Up to and including the line that holds "X66930Y53542D01*", copy every line of the records below exactly, starting at the first; leave pictures out.
********
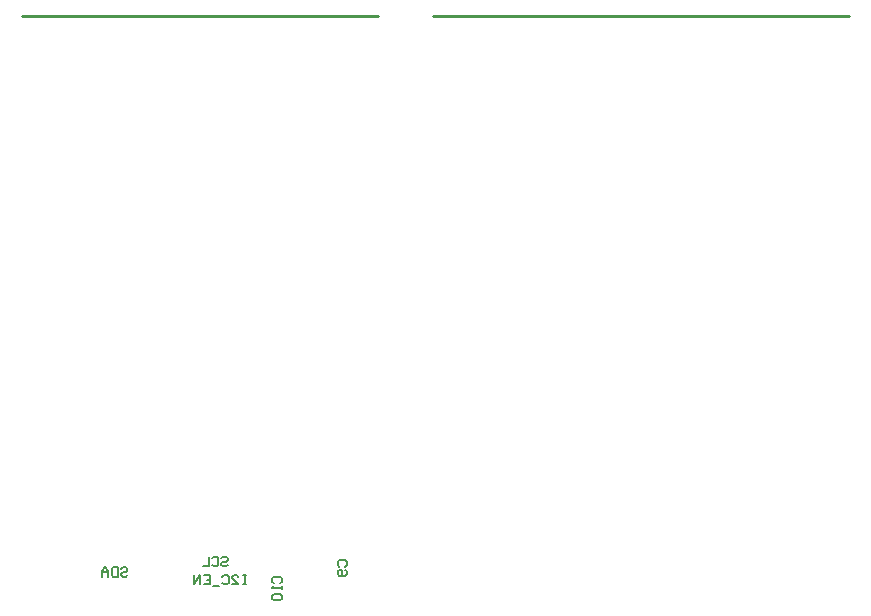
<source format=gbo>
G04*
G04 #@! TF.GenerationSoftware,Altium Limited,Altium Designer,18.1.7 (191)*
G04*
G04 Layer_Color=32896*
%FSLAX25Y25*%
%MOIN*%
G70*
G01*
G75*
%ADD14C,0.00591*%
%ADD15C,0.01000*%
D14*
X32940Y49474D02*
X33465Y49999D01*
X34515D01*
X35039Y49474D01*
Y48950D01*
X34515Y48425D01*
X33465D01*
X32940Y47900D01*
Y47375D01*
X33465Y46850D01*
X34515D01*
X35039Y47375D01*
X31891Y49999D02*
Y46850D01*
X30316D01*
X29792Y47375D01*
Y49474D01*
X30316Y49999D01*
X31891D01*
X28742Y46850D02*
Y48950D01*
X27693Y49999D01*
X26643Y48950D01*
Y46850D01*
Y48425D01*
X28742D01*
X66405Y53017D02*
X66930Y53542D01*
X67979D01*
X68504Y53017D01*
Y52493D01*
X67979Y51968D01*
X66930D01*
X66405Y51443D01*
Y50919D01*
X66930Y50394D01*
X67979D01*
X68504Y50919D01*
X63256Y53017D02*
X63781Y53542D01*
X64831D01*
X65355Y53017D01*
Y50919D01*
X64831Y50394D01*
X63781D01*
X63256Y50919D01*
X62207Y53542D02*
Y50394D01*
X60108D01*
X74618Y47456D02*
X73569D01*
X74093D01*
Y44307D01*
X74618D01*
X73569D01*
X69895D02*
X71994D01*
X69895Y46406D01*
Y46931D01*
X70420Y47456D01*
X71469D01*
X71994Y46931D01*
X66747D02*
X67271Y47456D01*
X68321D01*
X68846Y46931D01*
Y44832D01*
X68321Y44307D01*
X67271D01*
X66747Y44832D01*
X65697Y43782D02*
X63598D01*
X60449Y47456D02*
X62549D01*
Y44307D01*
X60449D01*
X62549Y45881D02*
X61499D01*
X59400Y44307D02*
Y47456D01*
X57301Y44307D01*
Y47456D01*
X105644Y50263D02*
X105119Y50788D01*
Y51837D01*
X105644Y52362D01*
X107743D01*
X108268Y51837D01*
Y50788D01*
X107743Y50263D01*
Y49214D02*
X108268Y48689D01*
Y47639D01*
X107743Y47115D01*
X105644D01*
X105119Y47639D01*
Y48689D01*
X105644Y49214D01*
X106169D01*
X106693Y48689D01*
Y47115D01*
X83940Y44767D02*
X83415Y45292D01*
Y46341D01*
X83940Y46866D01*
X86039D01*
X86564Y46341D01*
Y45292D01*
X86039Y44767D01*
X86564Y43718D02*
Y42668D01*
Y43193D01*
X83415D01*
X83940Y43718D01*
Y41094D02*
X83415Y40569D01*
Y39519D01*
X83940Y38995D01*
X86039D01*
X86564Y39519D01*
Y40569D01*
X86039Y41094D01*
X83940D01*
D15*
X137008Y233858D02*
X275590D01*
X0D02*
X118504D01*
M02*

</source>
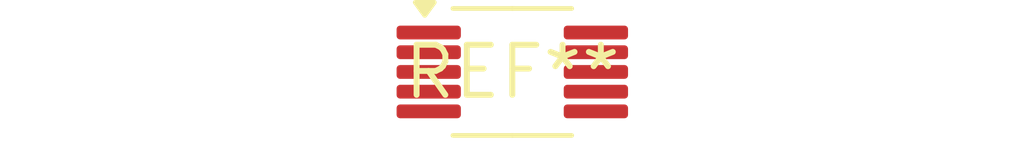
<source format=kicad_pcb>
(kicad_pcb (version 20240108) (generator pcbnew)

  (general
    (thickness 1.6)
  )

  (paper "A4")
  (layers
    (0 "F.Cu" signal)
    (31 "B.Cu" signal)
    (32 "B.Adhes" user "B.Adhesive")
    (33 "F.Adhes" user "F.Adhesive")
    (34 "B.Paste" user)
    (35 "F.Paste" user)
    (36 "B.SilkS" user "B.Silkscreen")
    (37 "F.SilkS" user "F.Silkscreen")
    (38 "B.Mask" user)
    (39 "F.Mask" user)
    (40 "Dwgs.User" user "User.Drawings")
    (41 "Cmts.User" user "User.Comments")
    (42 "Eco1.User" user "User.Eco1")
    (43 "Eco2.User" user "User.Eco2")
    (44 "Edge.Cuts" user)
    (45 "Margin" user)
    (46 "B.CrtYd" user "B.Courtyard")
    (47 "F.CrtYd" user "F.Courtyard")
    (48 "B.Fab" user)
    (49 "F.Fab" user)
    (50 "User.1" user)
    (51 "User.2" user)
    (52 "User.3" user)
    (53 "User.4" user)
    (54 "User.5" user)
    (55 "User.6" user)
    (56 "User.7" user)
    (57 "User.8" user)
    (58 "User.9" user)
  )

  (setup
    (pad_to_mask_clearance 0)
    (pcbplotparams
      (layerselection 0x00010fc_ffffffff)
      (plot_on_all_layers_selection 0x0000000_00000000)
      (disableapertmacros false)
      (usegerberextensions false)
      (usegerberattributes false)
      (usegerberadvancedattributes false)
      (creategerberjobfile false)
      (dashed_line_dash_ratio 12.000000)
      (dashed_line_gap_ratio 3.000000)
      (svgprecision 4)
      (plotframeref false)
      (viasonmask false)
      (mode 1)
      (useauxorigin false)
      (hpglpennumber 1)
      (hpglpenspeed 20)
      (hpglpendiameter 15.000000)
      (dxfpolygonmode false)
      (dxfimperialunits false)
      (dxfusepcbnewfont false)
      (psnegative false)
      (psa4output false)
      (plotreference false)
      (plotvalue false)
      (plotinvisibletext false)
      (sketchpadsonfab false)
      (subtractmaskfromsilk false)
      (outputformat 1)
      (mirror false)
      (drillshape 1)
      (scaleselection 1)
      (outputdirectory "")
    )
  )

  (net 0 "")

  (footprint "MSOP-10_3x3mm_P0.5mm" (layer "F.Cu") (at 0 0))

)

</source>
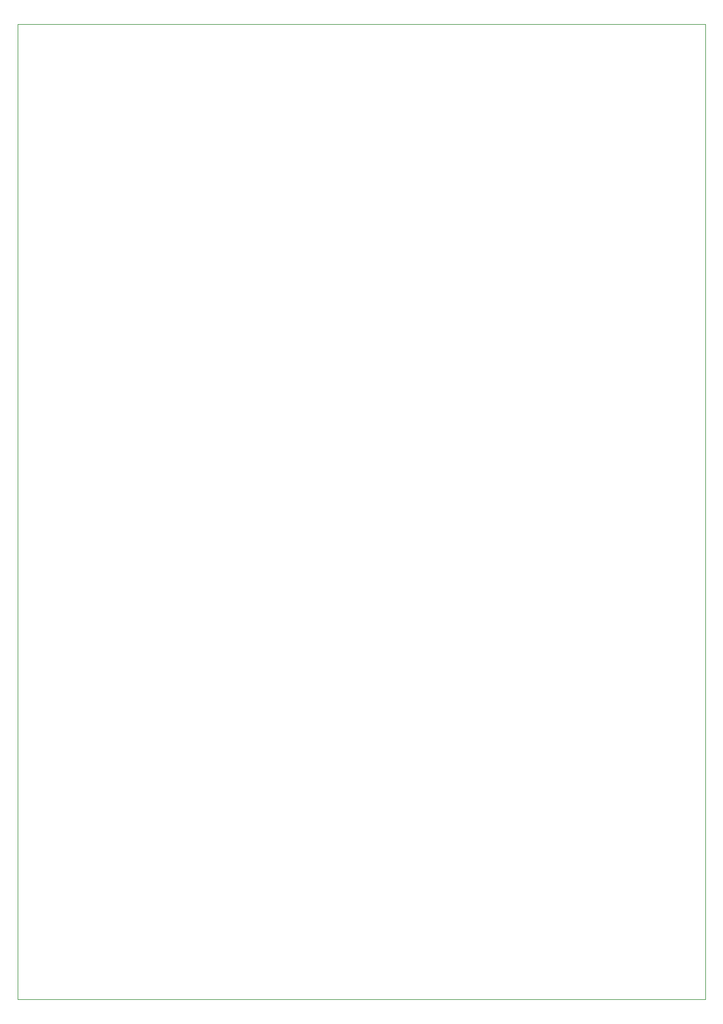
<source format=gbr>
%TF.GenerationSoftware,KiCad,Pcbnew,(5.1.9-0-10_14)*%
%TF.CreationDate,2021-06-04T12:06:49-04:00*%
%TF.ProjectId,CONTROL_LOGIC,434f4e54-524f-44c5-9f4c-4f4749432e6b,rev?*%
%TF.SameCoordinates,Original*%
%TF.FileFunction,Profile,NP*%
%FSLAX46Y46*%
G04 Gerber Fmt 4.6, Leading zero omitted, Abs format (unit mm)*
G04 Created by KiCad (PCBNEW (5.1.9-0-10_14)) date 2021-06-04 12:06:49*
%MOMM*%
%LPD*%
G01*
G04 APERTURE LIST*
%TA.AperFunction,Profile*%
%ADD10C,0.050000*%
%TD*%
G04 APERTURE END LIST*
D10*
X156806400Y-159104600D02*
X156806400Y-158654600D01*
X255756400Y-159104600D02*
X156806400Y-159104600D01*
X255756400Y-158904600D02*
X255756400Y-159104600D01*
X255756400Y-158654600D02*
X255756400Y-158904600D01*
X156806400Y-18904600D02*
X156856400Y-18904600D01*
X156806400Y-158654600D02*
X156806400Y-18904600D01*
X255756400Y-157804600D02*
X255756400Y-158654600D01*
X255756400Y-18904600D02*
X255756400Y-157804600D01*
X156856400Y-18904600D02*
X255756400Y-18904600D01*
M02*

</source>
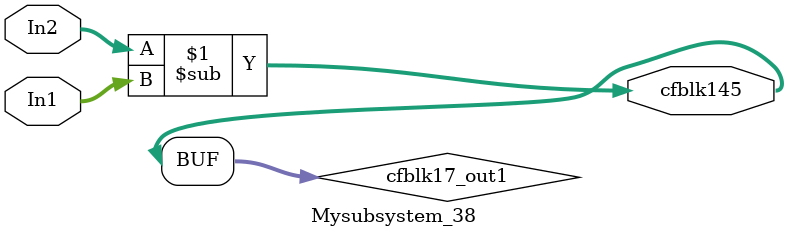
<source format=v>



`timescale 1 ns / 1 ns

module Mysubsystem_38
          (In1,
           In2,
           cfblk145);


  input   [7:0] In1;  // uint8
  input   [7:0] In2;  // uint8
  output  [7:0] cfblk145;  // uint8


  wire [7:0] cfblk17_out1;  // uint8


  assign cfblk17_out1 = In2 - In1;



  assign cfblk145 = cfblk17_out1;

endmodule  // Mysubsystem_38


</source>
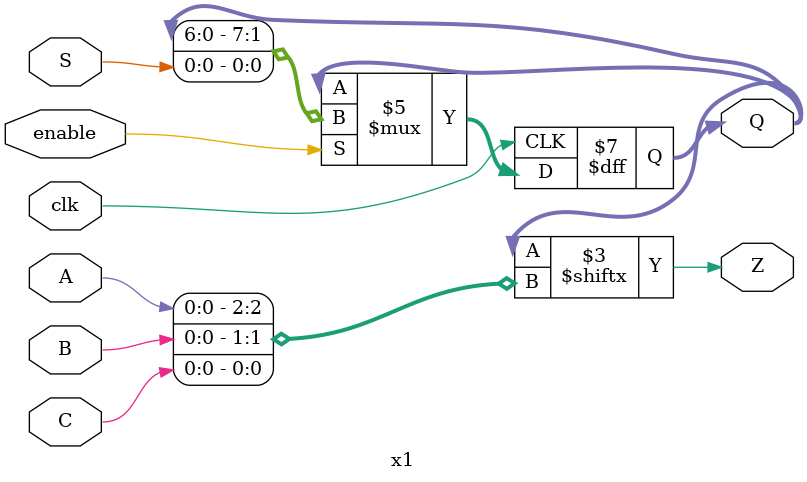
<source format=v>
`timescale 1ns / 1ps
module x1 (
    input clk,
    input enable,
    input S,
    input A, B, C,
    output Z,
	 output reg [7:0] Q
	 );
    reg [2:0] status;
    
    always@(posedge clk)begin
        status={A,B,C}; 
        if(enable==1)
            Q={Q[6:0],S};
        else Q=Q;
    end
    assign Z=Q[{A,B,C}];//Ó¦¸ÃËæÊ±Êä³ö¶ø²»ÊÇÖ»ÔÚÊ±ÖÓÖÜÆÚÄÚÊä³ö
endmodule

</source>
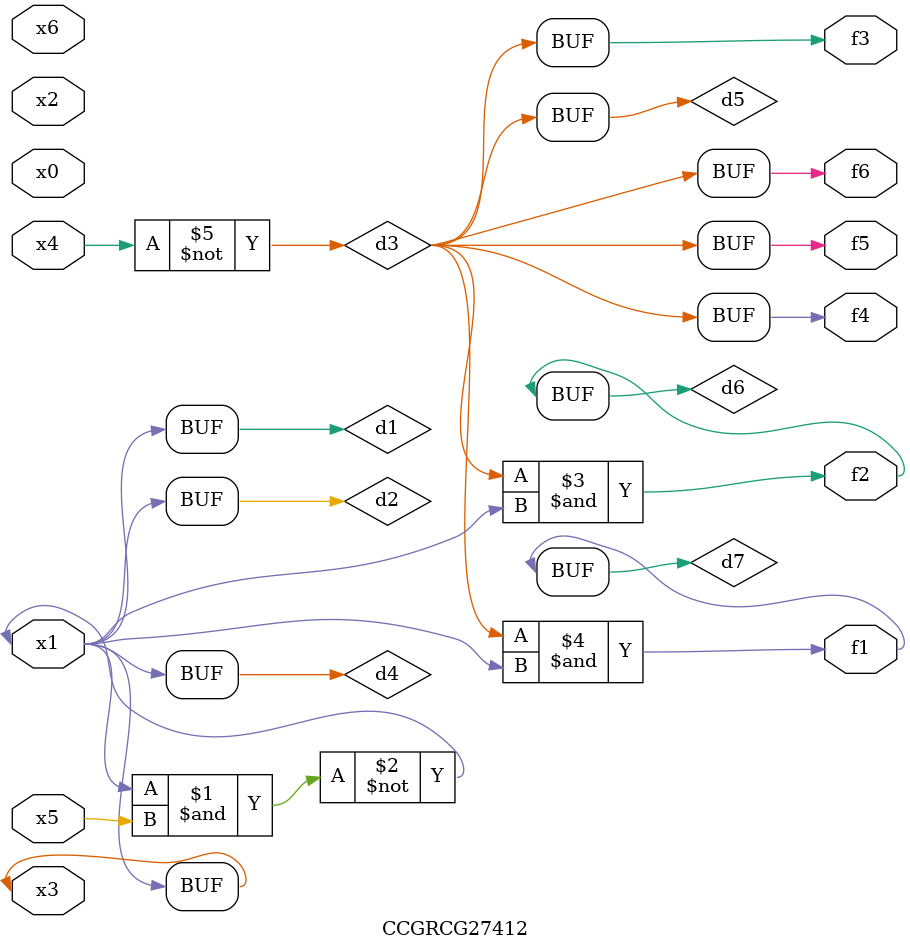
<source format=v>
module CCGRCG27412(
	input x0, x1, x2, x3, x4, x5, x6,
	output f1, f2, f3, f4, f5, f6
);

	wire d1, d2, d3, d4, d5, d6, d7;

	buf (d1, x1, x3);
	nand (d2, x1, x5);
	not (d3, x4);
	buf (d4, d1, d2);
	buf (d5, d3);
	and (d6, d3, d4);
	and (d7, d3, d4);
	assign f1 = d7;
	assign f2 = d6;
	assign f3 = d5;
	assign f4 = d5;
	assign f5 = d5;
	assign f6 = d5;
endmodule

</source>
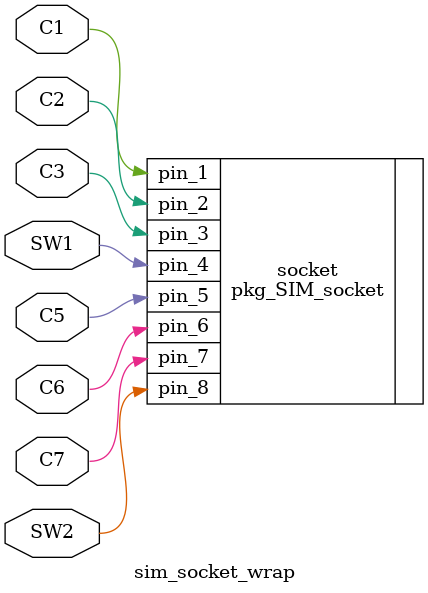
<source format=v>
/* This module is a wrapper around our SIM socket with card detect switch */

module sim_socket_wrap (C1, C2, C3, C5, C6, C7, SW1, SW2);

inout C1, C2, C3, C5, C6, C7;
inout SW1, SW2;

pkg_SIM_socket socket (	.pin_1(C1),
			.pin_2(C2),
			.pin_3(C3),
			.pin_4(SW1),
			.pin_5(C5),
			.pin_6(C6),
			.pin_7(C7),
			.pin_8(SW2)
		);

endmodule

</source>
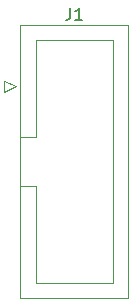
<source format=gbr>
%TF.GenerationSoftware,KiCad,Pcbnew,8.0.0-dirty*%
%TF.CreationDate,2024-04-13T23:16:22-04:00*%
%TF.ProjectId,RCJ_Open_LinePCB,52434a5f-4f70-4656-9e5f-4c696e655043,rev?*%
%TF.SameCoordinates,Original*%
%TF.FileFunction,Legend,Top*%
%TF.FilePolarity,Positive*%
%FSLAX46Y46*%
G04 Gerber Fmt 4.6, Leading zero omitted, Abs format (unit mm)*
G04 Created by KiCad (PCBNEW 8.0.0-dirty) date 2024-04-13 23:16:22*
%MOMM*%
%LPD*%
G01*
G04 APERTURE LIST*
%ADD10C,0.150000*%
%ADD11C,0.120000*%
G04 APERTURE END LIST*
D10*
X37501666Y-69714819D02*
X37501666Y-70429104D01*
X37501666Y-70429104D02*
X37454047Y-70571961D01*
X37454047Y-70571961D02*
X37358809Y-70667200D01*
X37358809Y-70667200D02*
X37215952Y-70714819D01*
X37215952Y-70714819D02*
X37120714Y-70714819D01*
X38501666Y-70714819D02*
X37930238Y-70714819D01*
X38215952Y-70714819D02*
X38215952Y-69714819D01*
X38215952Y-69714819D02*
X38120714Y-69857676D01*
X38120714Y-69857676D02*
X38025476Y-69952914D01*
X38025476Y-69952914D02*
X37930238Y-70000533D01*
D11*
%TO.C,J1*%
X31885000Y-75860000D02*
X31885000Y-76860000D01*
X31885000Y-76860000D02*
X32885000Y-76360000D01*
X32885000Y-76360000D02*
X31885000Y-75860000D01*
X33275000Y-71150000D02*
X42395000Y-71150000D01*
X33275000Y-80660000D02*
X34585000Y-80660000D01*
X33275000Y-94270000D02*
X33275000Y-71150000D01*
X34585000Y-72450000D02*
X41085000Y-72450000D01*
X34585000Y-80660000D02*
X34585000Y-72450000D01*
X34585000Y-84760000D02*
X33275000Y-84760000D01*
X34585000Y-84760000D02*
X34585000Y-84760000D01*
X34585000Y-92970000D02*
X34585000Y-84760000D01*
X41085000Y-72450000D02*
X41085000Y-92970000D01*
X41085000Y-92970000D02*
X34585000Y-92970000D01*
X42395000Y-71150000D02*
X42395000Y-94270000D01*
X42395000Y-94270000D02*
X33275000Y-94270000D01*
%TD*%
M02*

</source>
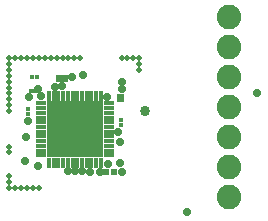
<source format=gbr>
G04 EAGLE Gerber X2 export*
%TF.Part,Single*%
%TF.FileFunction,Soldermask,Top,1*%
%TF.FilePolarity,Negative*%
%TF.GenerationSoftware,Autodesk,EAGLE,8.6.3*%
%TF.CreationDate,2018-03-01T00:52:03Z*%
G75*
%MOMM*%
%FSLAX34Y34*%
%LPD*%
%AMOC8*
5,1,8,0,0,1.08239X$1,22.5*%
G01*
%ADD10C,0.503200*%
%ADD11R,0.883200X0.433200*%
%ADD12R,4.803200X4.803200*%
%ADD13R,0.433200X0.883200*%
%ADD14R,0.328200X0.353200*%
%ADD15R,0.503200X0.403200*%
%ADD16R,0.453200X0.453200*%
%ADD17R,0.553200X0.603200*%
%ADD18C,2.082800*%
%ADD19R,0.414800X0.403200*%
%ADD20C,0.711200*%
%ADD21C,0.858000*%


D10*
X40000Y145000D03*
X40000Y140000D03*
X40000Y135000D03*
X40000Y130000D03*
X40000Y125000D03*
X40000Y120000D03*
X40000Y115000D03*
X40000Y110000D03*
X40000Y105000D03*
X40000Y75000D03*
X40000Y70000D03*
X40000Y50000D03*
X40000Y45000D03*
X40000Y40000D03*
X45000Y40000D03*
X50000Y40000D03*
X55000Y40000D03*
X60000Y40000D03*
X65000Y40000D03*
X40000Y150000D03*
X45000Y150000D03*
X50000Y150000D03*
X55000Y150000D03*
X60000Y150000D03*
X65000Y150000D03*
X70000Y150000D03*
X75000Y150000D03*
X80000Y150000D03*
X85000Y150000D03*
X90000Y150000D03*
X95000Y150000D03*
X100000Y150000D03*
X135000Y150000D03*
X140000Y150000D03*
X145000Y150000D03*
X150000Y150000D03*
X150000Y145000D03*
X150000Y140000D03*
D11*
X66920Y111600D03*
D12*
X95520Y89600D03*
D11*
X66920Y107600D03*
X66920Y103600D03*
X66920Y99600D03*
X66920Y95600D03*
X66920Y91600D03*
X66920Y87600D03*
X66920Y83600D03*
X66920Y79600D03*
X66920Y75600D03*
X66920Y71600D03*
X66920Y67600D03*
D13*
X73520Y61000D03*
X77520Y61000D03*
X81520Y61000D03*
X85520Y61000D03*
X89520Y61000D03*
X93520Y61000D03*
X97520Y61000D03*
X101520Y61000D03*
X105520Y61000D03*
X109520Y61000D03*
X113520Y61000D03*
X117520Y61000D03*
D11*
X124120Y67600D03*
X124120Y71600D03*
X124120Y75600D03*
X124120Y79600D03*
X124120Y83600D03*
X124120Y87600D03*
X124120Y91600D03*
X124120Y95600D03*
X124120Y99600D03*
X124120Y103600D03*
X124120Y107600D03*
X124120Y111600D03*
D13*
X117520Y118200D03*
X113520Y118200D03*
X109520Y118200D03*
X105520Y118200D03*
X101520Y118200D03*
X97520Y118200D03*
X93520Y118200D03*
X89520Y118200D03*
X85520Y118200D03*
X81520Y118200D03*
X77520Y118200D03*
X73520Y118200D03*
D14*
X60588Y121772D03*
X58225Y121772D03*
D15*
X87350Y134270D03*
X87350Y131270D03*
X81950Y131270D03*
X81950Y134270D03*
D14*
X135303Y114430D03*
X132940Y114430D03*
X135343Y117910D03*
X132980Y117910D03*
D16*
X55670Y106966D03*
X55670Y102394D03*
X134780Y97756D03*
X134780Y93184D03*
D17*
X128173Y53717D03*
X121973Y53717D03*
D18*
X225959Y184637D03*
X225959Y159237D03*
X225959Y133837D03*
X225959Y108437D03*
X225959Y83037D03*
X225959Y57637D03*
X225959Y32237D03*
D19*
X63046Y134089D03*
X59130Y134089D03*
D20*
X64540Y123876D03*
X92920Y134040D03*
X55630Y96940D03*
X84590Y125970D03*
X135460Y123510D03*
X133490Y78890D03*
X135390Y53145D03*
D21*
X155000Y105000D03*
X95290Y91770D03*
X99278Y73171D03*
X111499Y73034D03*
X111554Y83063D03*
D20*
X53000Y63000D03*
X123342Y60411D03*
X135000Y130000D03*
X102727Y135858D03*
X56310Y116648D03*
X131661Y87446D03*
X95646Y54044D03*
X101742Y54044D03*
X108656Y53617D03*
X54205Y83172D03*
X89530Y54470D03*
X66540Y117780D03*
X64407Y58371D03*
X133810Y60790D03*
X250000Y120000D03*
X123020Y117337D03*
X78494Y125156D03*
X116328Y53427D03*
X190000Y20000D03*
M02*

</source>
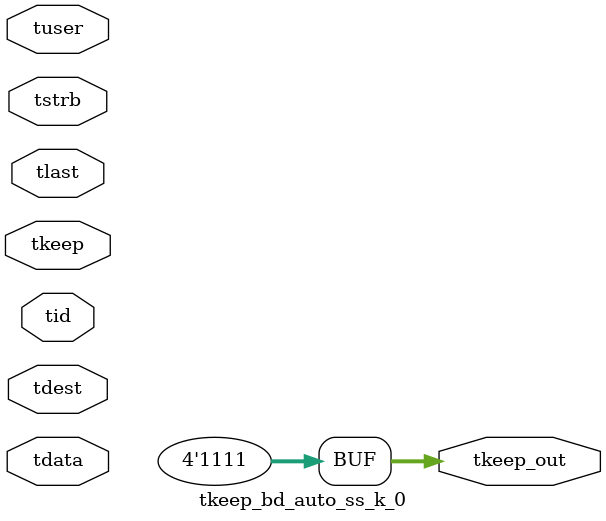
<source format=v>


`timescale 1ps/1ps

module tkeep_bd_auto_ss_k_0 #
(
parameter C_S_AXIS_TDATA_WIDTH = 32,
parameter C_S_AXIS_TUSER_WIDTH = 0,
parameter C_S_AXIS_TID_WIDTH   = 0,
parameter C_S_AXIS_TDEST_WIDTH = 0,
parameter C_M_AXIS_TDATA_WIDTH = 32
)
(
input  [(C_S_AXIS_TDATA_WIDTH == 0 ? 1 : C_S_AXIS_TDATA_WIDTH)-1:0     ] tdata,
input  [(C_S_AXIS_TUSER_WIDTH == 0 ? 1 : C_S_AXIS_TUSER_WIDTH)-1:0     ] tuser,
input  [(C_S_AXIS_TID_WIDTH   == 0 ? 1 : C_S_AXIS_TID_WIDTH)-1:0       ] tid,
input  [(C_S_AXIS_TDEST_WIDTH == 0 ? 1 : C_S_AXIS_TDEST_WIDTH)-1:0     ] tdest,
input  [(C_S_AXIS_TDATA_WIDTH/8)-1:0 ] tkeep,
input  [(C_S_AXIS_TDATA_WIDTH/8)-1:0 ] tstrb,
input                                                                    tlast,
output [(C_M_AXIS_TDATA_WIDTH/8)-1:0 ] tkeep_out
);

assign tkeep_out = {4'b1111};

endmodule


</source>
********
→ **Answer box**
<source format=gbo>
G04*
G04 #@! TF.GenerationSoftware,Altium Limited,Altium Designer,18.1.7 (191)*
G04*
G04 Layer_Color=32896*
%FSLAX25Y25*%
%MOIN*%
G70*
G01*
G75*
%ADD14C,0.00591*%
%ADD15C,0.01000*%
D14*
X32940Y49474D02*
X33465Y49999D01*
X34515D01*
X35039Y49474D01*
Y48950D01*
X34515Y48425D01*
X33465D01*
X32940Y47900D01*
Y47375D01*
X33465Y46850D01*
X34515D01*
X35039Y47375D01*
X31891Y49999D02*
Y46850D01*
X30316D01*
X29792Y47375D01*
Y49474D01*
X30316Y49999D01*
X31891D01*
X28742Y46850D02*
Y48950D01*
X27693Y49999D01*
X26643Y48950D01*
Y46850D01*
Y48425D01*
X28742D01*
X66405Y53017D02*
X66930Y53542D01*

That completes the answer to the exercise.